Within the material below, how many lines carry the word "produits"? State only the number.

MATERIAL PROVIDED Block Start

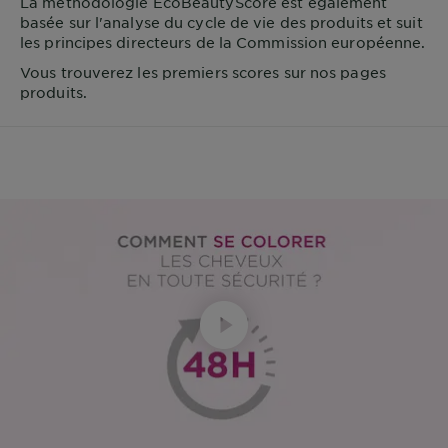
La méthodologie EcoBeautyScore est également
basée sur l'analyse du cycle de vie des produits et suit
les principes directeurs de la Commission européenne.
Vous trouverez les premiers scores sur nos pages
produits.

MATERIAL PROVIDED Block End
MATERIAL PROVIDED Block Start

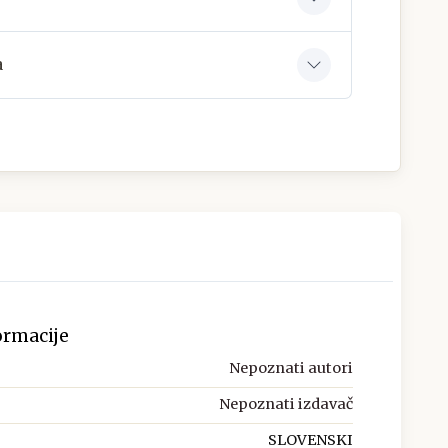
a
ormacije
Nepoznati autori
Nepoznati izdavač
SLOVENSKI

MATERIAL PROVIDED Block End

**WRITTEN REPLY**
2